The day before the Hogwarts Express chugged out of Kings Cross, Regulus vacated books from the library by the armful and crammed them into his trunk next to his journals. He would continue his research at school and find answers where the Blacks’ own impressive collection had failed him.

Now as he lays in bed a week and a half into the quarter and follows the patterns on the deep green bed hangings, he has to reconsider. He hasn’t let up on his research in recent days, but the number of leads he’s found is pitiful. He’d even snuck into the Restricted Section (a laughably easy endeavor; it’s like they think the word “restricted” is all it takes to keep students out) to no avail.

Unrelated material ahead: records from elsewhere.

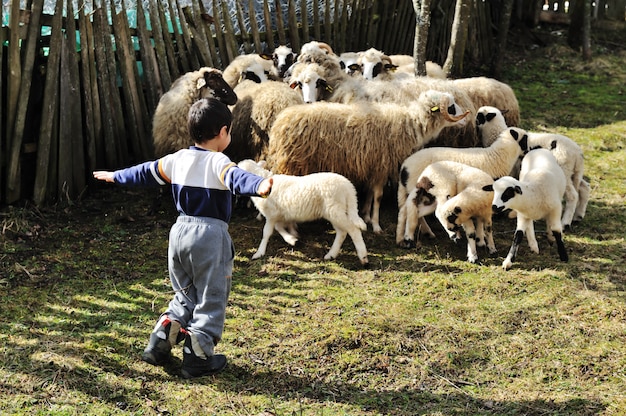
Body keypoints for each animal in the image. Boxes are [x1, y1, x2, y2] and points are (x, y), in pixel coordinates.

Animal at [236, 158, 368, 264]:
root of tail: (349, 188)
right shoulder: (281, 215)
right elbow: (280, 228)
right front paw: (292, 239)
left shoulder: (271, 215)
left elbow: (266, 233)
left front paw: (259, 253)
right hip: (335, 212)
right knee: (342, 232)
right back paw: (331, 255)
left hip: (336, 210)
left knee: (353, 230)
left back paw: (363, 257)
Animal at [264, 89, 468, 234]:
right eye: (451, 107)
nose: (466, 122)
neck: (409, 125)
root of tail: (279, 122)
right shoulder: (381, 165)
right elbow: (378, 196)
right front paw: (376, 225)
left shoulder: (371, 165)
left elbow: (370, 192)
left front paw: (366, 216)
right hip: (291, 163)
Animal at [392, 127, 524, 244]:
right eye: (525, 139)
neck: (497, 157)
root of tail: (404, 168)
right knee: (414, 210)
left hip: (420, 192)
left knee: (407, 210)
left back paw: (405, 237)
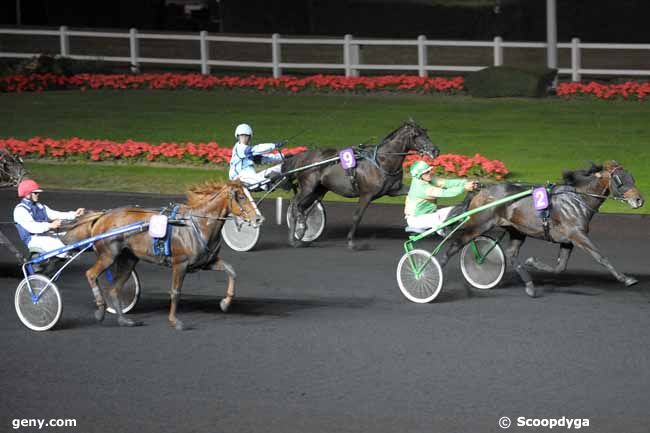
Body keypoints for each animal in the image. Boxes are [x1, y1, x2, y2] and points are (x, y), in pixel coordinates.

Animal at [69, 179, 262, 328]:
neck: (197, 225)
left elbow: (231, 271)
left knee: (115, 289)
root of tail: (103, 216)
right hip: (108, 256)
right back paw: (101, 310)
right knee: (91, 274)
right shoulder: (180, 264)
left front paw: (225, 303)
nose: (258, 218)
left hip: (128, 259)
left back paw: (124, 320)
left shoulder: (207, 262)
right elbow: (175, 292)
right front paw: (174, 321)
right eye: (242, 197)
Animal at [280, 120, 438, 250]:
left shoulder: (395, 190)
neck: (382, 161)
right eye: (416, 135)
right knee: (295, 204)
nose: (435, 150)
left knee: (304, 208)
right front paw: (351, 242)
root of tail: (302, 156)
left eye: (426, 132)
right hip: (308, 187)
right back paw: (295, 236)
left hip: (319, 190)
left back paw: (302, 231)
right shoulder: (366, 194)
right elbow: (357, 216)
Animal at [436, 160, 644, 298]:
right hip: (479, 224)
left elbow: (560, 267)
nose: (639, 200)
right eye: (619, 180)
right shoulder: (577, 235)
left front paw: (533, 262)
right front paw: (626, 279)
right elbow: (600, 256)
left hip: (516, 230)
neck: (578, 199)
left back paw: (529, 285)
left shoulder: (568, 240)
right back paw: (435, 269)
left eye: (632, 177)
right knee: (454, 245)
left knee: (511, 254)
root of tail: (481, 190)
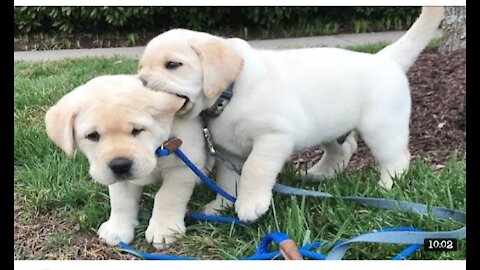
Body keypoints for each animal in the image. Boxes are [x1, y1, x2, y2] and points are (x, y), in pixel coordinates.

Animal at [45, 75, 208, 250]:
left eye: (137, 130)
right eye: (92, 135)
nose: (120, 165)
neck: (158, 149)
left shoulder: (183, 167)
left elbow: (167, 197)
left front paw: (165, 229)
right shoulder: (119, 179)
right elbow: (121, 201)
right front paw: (117, 228)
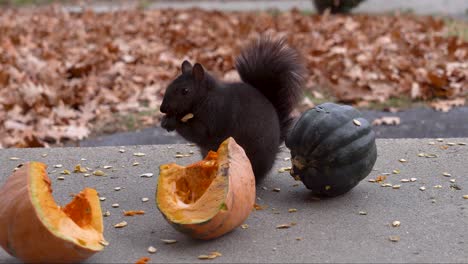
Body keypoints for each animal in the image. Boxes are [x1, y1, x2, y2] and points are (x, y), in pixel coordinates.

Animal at [161, 35, 306, 182]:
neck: (206, 97)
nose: (162, 108)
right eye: (169, 85)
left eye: (185, 91)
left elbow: (196, 133)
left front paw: (173, 122)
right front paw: (165, 120)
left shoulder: (214, 115)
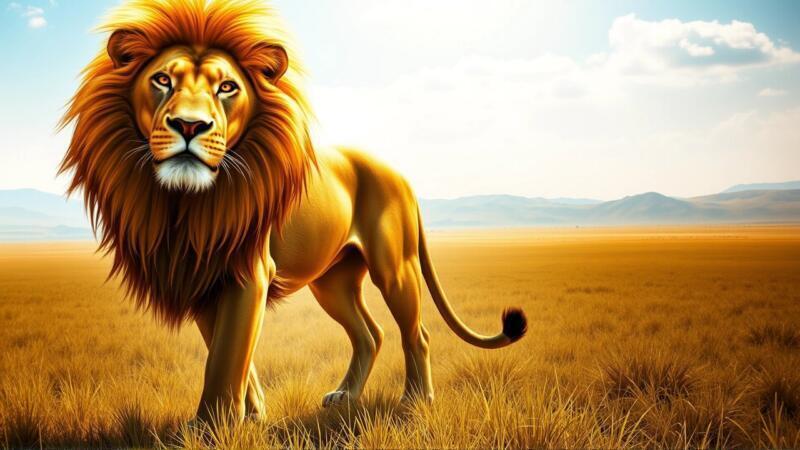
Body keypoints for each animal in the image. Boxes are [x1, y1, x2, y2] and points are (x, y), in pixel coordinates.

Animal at [59, 0, 527, 423]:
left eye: (227, 87)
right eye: (161, 80)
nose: (190, 126)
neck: (185, 204)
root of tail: (401, 176)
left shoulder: (248, 273)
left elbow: (226, 357)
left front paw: (209, 427)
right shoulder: (201, 276)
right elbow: (233, 353)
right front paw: (251, 415)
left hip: (394, 267)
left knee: (418, 333)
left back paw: (416, 401)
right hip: (333, 281)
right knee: (370, 334)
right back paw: (345, 396)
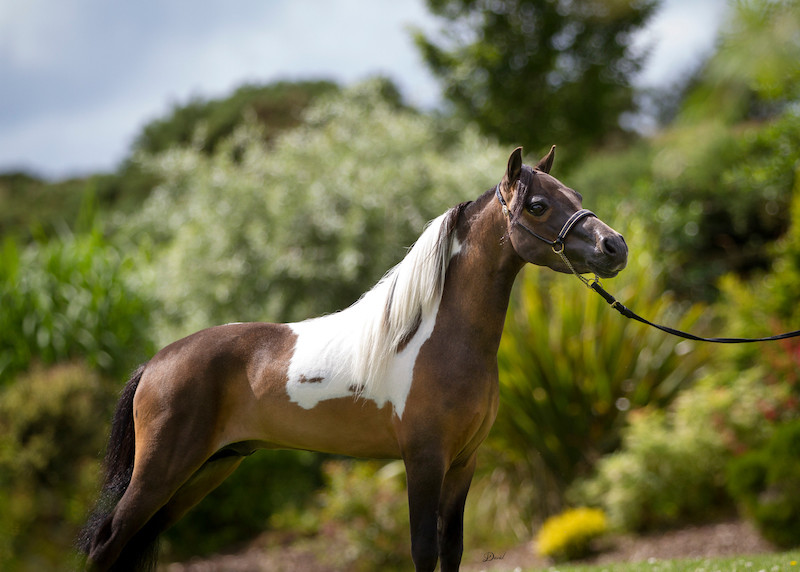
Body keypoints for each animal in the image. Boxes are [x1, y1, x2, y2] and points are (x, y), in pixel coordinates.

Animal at [79, 146, 628, 571]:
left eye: (576, 197)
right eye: (537, 204)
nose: (615, 246)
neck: (437, 340)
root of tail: (154, 364)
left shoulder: (463, 463)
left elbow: (452, 550)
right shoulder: (424, 460)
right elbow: (423, 551)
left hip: (205, 471)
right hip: (160, 473)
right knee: (107, 544)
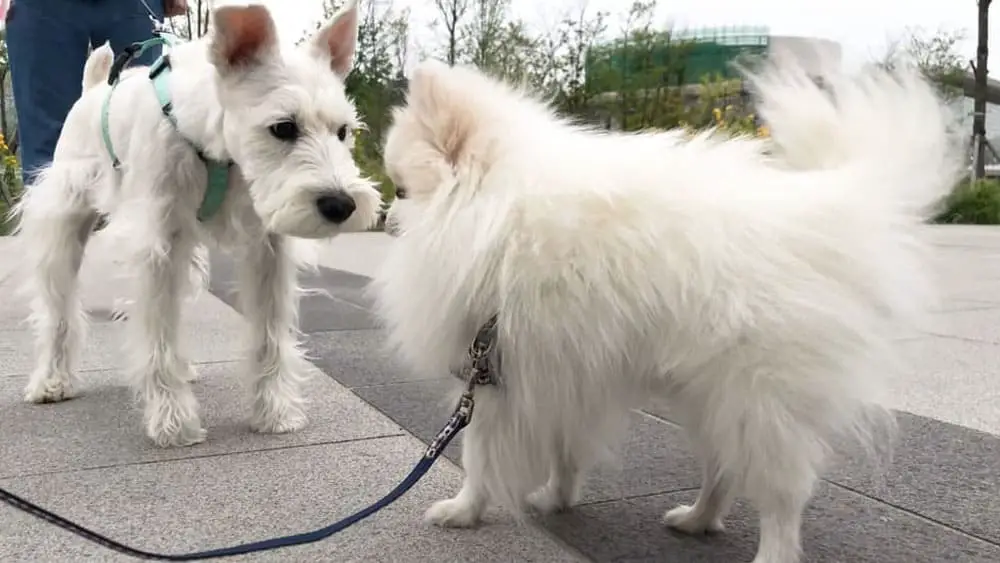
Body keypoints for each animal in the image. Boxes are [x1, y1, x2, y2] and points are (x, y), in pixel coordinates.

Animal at [9, 1, 380, 450]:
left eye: (343, 131)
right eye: (283, 127)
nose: (341, 205)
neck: (214, 148)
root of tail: (93, 88)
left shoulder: (267, 248)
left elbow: (270, 334)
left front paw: (275, 411)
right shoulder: (156, 246)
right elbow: (157, 339)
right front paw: (172, 421)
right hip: (63, 222)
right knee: (58, 308)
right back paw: (52, 380)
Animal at [372, 58, 964, 563]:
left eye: (402, 189)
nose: (383, 216)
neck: (499, 210)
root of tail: (831, 209)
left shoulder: (496, 372)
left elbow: (476, 452)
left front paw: (463, 509)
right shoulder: (562, 371)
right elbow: (565, 447)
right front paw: (556, 497)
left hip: (755, 396)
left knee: (782, 494)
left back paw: (768, 550)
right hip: (712, 396)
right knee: (724, 468)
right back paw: (698, 519)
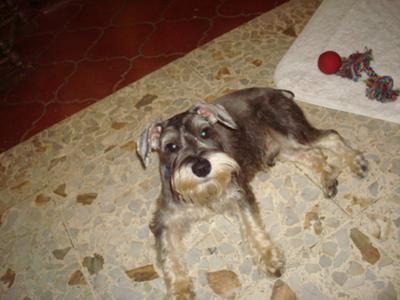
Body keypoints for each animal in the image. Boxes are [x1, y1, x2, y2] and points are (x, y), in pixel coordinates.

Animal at [136, 86, 368, 298]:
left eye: (204, 132)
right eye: (172, 147)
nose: (201, 167)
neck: (205, 193)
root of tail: (276, 91)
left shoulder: (240, 194)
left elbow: (252, 226)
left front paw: (269, 258)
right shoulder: (165, 221)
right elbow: (169, 256)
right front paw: (179, 291)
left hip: (293, 131)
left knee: (330, 137)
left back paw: (356, 163)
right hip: (285, 148)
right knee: (314, 154)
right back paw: (328, 179)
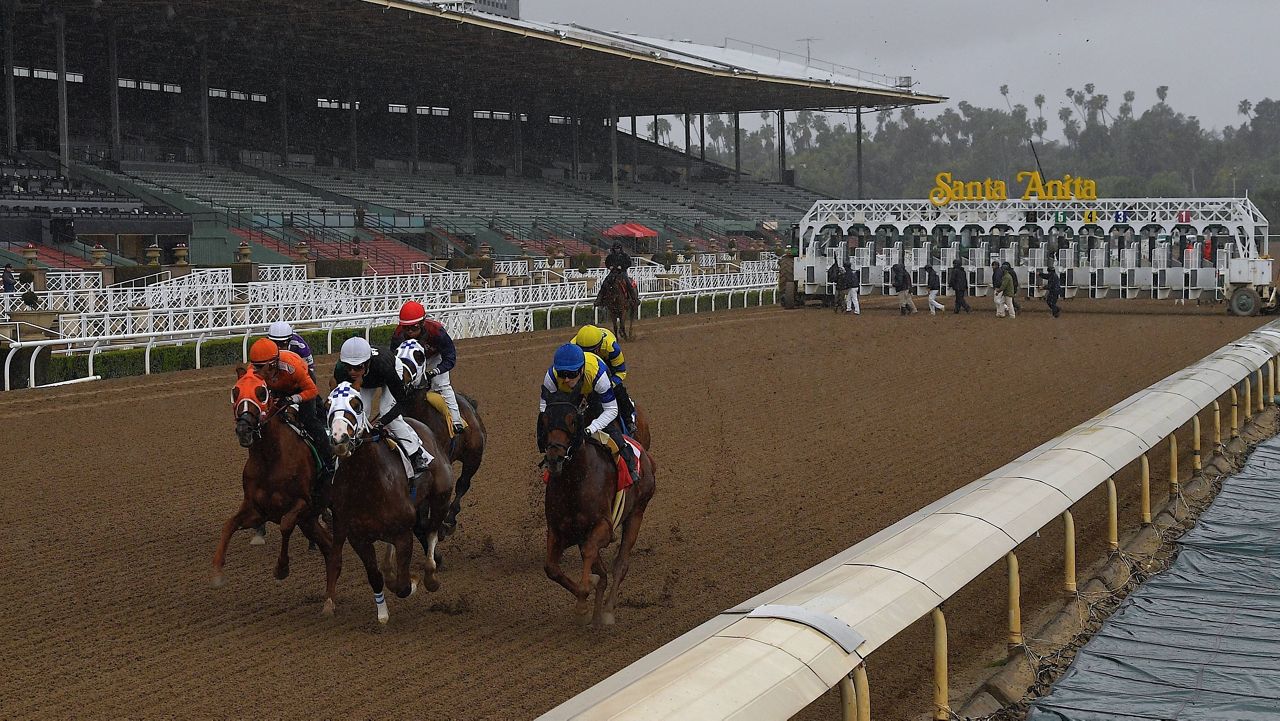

He considers that it might be time to employ another one of his summer projects. Granted, this one had begun long before school let out, but when it finally came to fruition in early August, the overwhelming relief of finally having an animagus form as an escape was almost greater than the sense of accomplishment. At least Sirius was good for one thing, even if it was just the occasional inspiration.

Spending time as the cat is now the only way, besides Quidditch, that Regulus can find any sense of peace from his troubled mind. As the cat, his thoughts are pared down to cool analysis and the freeing physicality of the its natural agility. He has quite enjoyed those quiet hours watching the sunset and stars from the top of the Astronomy Tower.

Sleep begins to settle on him, casting his churning thoughts in an unfamiliar, darker hue.

He dreams of the stars arrayed above him, slowly swallowed up one at a time by a wave of roiling black that stretches from one horizon to the other.